Prostaglandin E(2 )(PGE(2)) and prostaglandin I(2 )(PGI(2)) are major inflammatory mediators that play important roles in pain sensation and hyperalgesia. The role of their receptors (EP and IP, respectively) in inflammation has been well documented, although the EP receptor subtypes involved in this process and the underlying cellular mechanisms remain to be elucidated. The capsaicin receptor TRPV1 is a nonselective cation channel expressed in sensory neurons and activated by various noxious stimuli. TRPV1 has been reported to be critical for inflammatory pain mediated through PKA- and PKC-dependent pathways. PGE(2 )or PGI(2)increased or sensitized TRPV1 responses through EP(1 )or IP receptors, respectively predominantly in a PKC-dependent manner in both HEK293 cells expressing TRPV1 and mouse DRG neurons. In the presence of PGE(2 )or PGI(2), the temperature threshold for TRPV1 activation was reduced below 35°C, so that temperatures near body temperature are sufficient to activate TRPV1. A PKA-dependent pathway was also involved in the potentiation of TRPV1 through EP(4 )and IP receptors upon exposure to PGE(2 )and PGI(2), respectively.
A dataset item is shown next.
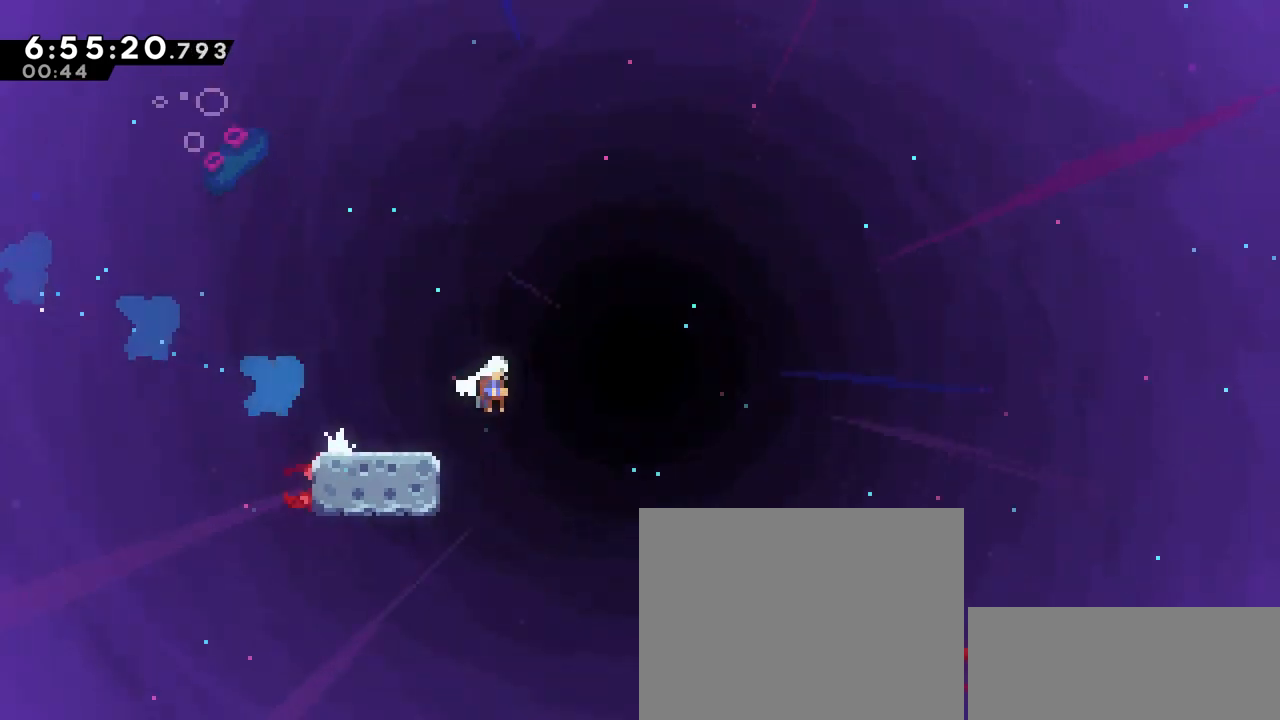
{"keys": ["dash", "down", "right"], "events": [[33, "dash", "down"], [33, "jump", "up"], [400, "dash", "up"], [400, "jump", "down"], [450, "dash", "down"], [450, "jump", "up"]]}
Both PGE(2)-induced thermal hyperalgesia and inflammatory nociceptive responses were diminished in TRPV1-deficient mice and EP(1)-deficient mice. IP receptor involvement was also demonstrated using TRPV1-deficient mice and IP-deficient mice. Thus, the potentiation or sensitization of TRPV1 activity through EP(1 )or IP activation might be one important mechanism underlying the peripheral nociceptive actions of PGE(2 )or PGI(2).